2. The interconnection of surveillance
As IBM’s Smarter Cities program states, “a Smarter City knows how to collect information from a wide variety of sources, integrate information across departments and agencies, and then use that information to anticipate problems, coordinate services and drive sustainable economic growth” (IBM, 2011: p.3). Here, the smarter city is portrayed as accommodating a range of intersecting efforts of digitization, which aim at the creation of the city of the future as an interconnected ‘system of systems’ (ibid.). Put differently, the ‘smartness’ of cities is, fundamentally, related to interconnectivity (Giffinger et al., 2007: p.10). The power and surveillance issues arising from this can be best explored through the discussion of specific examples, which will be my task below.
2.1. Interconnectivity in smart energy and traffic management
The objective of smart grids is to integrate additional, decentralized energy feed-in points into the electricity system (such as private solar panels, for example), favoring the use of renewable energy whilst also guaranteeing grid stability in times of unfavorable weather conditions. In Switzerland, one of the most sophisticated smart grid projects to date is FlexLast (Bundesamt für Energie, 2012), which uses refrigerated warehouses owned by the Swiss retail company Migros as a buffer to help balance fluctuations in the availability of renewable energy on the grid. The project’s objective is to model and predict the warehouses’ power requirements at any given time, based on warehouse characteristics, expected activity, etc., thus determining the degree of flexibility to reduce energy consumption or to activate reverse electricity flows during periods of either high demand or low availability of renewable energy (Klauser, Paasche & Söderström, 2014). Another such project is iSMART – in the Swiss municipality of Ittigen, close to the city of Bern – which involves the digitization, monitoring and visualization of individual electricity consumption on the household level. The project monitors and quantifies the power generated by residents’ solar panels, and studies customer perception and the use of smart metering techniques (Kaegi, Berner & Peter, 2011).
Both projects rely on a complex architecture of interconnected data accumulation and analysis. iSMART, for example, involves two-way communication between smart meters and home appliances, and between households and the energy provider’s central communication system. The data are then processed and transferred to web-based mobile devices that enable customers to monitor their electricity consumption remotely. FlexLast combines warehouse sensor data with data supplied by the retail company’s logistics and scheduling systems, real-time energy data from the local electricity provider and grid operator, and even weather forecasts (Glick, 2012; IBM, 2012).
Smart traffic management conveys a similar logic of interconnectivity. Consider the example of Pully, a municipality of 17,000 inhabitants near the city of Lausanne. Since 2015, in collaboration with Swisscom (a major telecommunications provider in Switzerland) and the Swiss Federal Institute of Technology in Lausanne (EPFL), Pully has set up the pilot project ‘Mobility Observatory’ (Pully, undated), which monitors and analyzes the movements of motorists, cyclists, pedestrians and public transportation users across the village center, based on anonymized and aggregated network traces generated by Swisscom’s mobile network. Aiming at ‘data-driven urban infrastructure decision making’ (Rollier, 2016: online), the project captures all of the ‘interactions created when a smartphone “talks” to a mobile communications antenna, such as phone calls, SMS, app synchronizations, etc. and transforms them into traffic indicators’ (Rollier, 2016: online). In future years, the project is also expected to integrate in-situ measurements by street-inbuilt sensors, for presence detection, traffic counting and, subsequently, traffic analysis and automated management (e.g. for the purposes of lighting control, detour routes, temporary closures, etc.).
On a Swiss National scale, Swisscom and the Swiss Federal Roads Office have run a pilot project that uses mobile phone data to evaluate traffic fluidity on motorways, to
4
════════════════
=== EXERCISE DIRECTIONS ===
Write out the entries above word for word.

=== SOLUTION FOR THIS EXERCISE ===
2. The interconnection of surveillance
As IBM’s Smarter Cities program states, “a Smarter City knows how to collect information from a wide variety of sources, integrate information across departments and agencies, and then use that information to anticipate problems, coordinate services and drive sustainable economic growth” (IBM, 2011: p.3). Here, the smarter city is portrayed as accommodating a range of intersecting efforts of digitization, which aim at the creation of the city of the future as an interconnected ‘system of systems’ (ibid.). Put differently, the ‘smartness’ of cities is, fundamentally, related to interconnectivity (Giffinger et al., 2007: p.10). The power and surveillance issues arising from this can be best explored through the discussion of specific examples, which will be my task below.
2.1. Interconnectivity in smart energy and traffic management
The objective of smart grids is to integrate additional, decentralized energy feed-in points into the electricity system (such as private solar panels, for example), favoring the use of renewable energy whilst also guaranteeing grid stability in times of unfavorable weather conditions. In Switzerland, one of the most sophisticated smart grid projects to date is FlexLast (Bundesamt für Energie, 2012), which uses refrigerated warehouses owned by the Swiss retail company Migros as a buffer to help balance fluctuations in the availability of renewable energy on the grid. The project’s objective is to model and predict the warehouses’ power requirements at any given time, based on warehouse characteristics, expected activity, etc., thus determining the degree of flexibility to reduce energy consumption or to activate reverse electricity flows during periods of either high demand or low availability of renewable energy (Klauser, Paasche & Söderström, 2014). Another such project is iSMART – in the Swiss municipality of Ittigen, close to the city of Bern – which involves the digitization, monitoring and visualization of individual electricity consumption on the household level. The project monitors and quantifies the power generated by residents’ solar panels, and studies customer perception and the use of smart metering techniques (Kaegi, Berner & Peter, 2011).
Both projects rely on a complex architecture of interconnected data accumulation and analysis. iSMART, for example, involves two-way communication between smart meters and home appliances, and between households and the energy provider’s central communication system. The data are then processed and transferred to web-based mobile devices that enable customers to monitor their electricity consumption remotely. FlexLast combines warehouse sensor data with data supplied by the retail company’s logistics and scheduling systems, real-time energy data from the local electricity provider and grid operator, and even weather forecasts (Glick, 2012; IBM, 2012).
Smart traffic management conveys a similar logic of interconnectivity. Consider the example of Pully, a municipality of 17,000 inhabitants near the city of Lausanne. Since 2015, in collaboration with Swisscom (a major telecommunications provider in Switzerland) and the Swiss Federal Institute of Technology in Lausanne (EPFL), Pully has set up the pilot project ‘Mobility Observatory’ (Pully, undated), which monitors and analyzes the movements of motorists, cyclists, pedestrians and public transportation users across the village center, based on anonymized and aggregated network traces generated by Swisscom’s mobile network. Aiming at ‘data-driven urban infrastructure decision making’ (Rollier, 2016: online), the project captures all of the ‘interactions created when a smartphone “talks” to a mobile communications antenna, such as phone calls, SMS, app synchronizations, etc. and transforms them into traffic indicators’ (Rollier, 2016: online). In future years, the project is also expected to integrate in-situ measurements by street-inbuilt sensors, for presence detection, traffic counting and, subsequently, traffic analysis and automated management (e.g. for the purposes of lighting control, detour routes, temporary closures, etc.).
On a Swiss National scale, Swisscom and the Swiss Federal Roads Office have run a pilot project that uses mobile phone data to evaluate traffic fluidity on motorways, to
4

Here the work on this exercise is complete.